─── Data supplied ───

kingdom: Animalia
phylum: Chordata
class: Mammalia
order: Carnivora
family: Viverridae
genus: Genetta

───
─── Data supplied ───

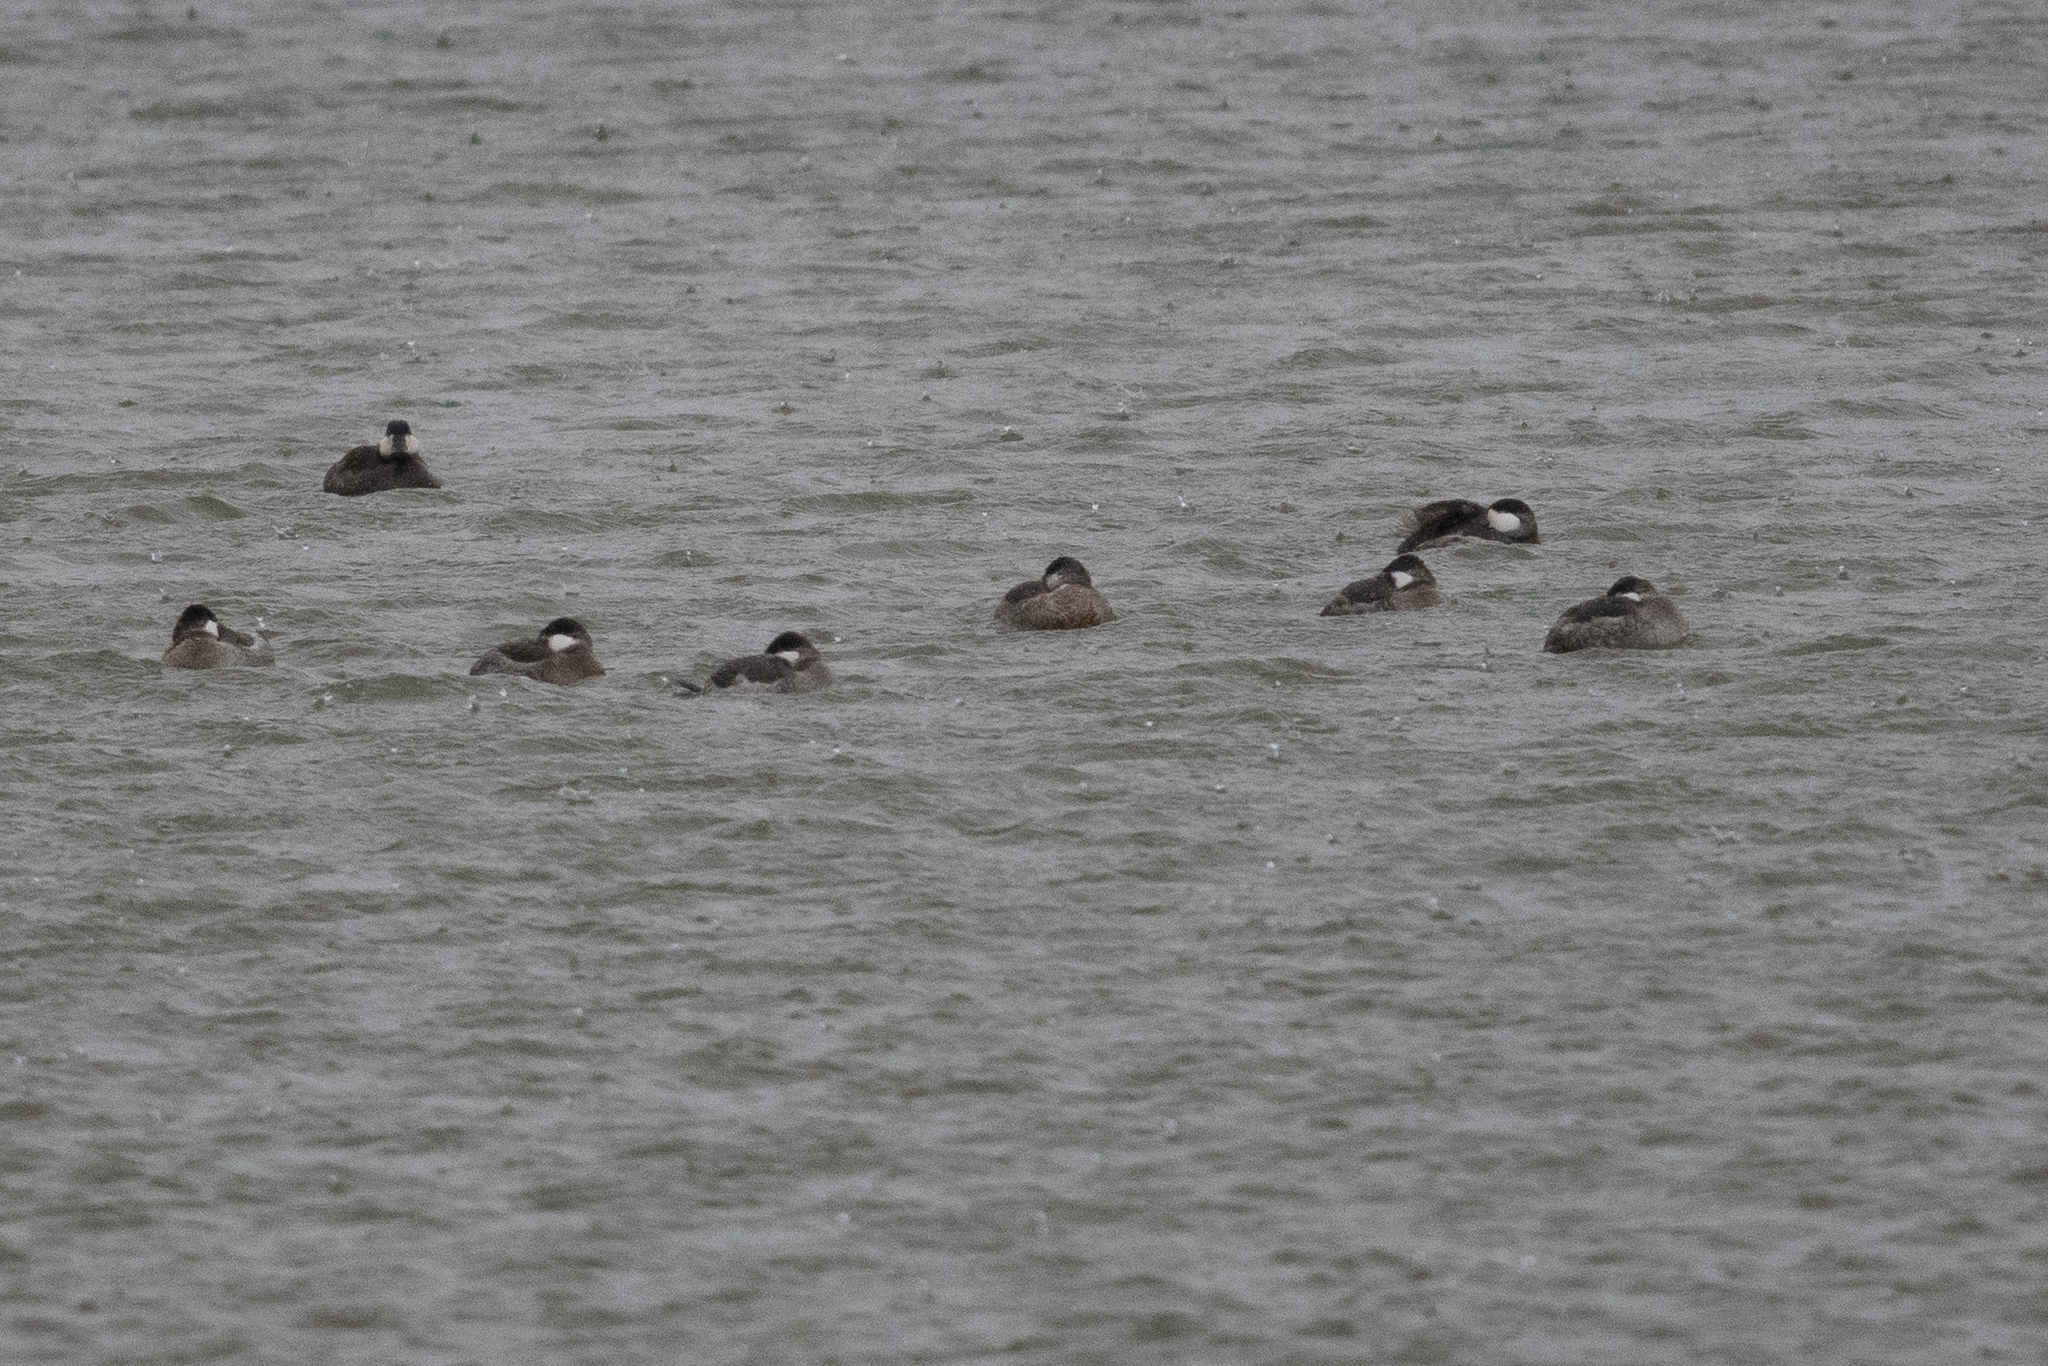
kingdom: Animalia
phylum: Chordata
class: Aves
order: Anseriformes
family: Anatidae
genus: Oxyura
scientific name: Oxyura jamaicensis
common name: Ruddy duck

───

__Work to complete__: Express as a numbered list the part of the lines that opens with the line containing "class: Aves" and closes with the line containing "common name: Ruddy duck", leaving out any blank lines.

__Exercise response__:
1. class: Aves
2. order: Anseriformes
3. family: Anatidae
4. genus: Oxyura
5. scientific name: Oxyura jamaicensis
6. common name: Ruddy duck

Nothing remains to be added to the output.